Ellie may not be speaking to Joel at the moment, but she’s got other people in her life — particularly Dina (Isabela Merced), another young refugee with a sarcastic streak and a familiar thirst for danger. Their friendship already feels lived-in, with a goofy camaraderie at odds with the serious situations they find themselves in (while approaching a mauled bear, Dina makes a “Bear-B-Que” joke as if she’s the personification of Ellie’s old joke books). While on patrol, the pair decide to investigate a grocery store filled with Infected, and it’s there that Ellie makes a startling discovery: the Infected are evolving. She encounters one that is capable of hiding, strategizing, waiting, hunting. It’s… smart. She reports the news back to Tommy and Maria, before heading off to a New Year’s celebration with Dina as her date.
Ellie’s infatuation with her friend is apparent, but Dina more than reciprocates — she takes the lead in changing their relationship into something more. She pulls Ellie onto the dancefloor, and though their sweet kiss — and what comes after it — should be the most important part of the scene, I keep coming back to something Dina says first. When Ellie points out that every guy in the room is staring, Dina counters that they might be jealous of Ellie. “No reason to be. I’m not a threat,” responds Ellie, to which Dina looks her in the eye and replies, “Oh, Ellie. I think they should be terrified of you.”
Terrified? Of our precious immune little baby?! Oh boy, if that doesn’t feel like foreshadowing, I don’t know what does.
Anyway, Dina and Ellie kiss — and are interrupted by an old coot who could have walked away with a comment about how this is a family event if he didn’t double-down with a homophobic slur. Before Ellie can decide how to respond, Joel comes in out of nowhere and knocks the guy to the ground. Here is his overprotectiveness in action, and Ellie predictably is furious. “I don’t need your f*cking help,” she spits at him in front of everyone.
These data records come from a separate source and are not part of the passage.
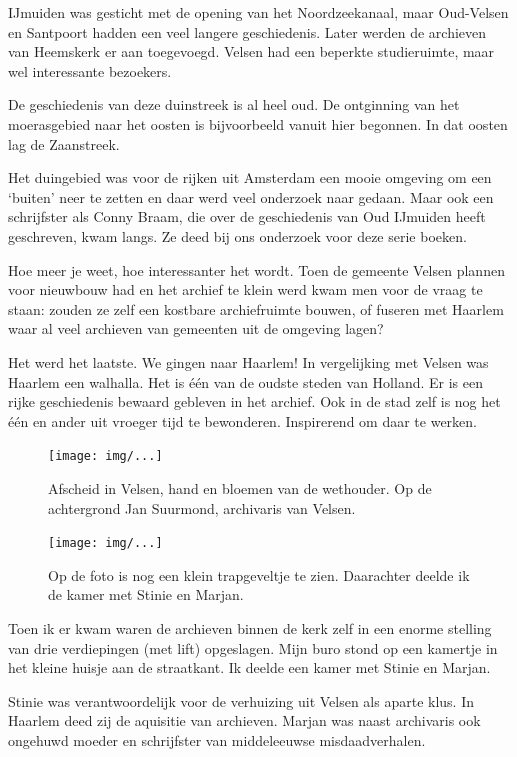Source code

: \documentclass[12pt,twoside]{memoir}
\begin{document}
IJmuiden was gesticht met de opening van het Noordzeekanaal, maar Oud-Velsen en Santpoort hadden een veel langere geschiedenis. Later werden de archieven van Heemskerk er aan toegevoegd. Velsen had een beperkte studieruimte, maar wel interessante bezoekers. 

De geschiedenis van deze duinstreek is al heel oud. De ontginning van het moerasgebied naar het oosten is bijvoorbeeld vanuit hier begonnen. In dat oosten lag de Zaanstreek. 

Het duingebied was voor de rijken uit Amsterdam een mooie omgeving om een `buiten' neer te zetten en daar werd veel onderzoek naar gedaan. Maar ook een schrijfster als Conny Braam, die over de geschiedenis van Oud IJmuiden heeft geschreven, kwam langs. Ze deed bij ons onderzoek voor deze serie boeken.

Hoe meer je weet, hoe interessanter het wordt. Toen de gemeente Velsen plannen voor nieuwbouw had en het archief te klein werd kwam men voor de vraag te staan: zouden ze zelf een kostbare archiefruimte bouwen, of fuseren met Haarlem waar al veel archieven van gemeenten uit de omgeving lagen? 

Het werd het laatste. We gingen naar Haarlem! In vergelijking met Velsen was Haarlem een walhalla. Het is één van de oudste steden van Holland. Er is een rijke geschiedenis bewaard gebleven in het archief. Ook in de stad zelf is nog het één en ander uit vroeger tijd te bewonderen. Inspirerend om daar te werken. 

\begin{figure}[t]
\texttt{[image: img/...]}
\caption{Afscheid in Velsen, hand en bloemen van de wethouder. Op de achtergrond Jan Suurmond, archivaris van Velsen.}
\end{figure}

\begin{figure}[t]
\texttt{[image: img/...]}
\caption{Op de foto is nog een klein trapgeveltje te zien. Daarachter deelde ik de kamer met Stinie en Marjan.}
\end{figure}

Toen ik er kwam waren de archieven binnen de kerk zelf in een enorme stelling van drie verdiepingen (met lift) opgeslagen. Mijn buro stond op een kamertje in het kleine huisje aan de straatkant. Ik deelde een kamer met Stinie en Marjan.

Stinie was verantwoordelijk voor de verhuizing uit Velsen als aparte klus. In Haarlem deed zij de aquisitie van archieven. Marjan was naast archivaris ook ongehuwd moeder en schrijfster van middeleeuwse misdaadverhalen.
\end{document}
Is she mad because he’s being a total Dad, or is she mad that he, once again, took away her agency?
If most of the premiere felt like (admittedly enjoyable) table-setting, then the closing moments hint at some tangible threats to our heroes and their thriving utopia. That pipe filled with roots? Oh yeah, there’s some wiggling fungal mycelia mixed in there, which means there’s Infected outside Jackson receiving information from inside - and they just may have the brains to know what to do with it. But when the camera pans up into the mountains, it’s not a group of Infected that we see. It’s Abby and her friends. After five years, they’ve finally found Joel.
We’ll get a lot more of Abby in the weeks to come, but so far, I think the casting is perfect. Fans of the game may be more focused on her physicality — for good or for ill, Kaitlyn Dever isn’t as jacked as Abby was in the game — but personally that doesn’t matter to me. We haven’t seen much of her yet, but Abby is going to be a huge presence this season and I think Dever has the chops to pull it off.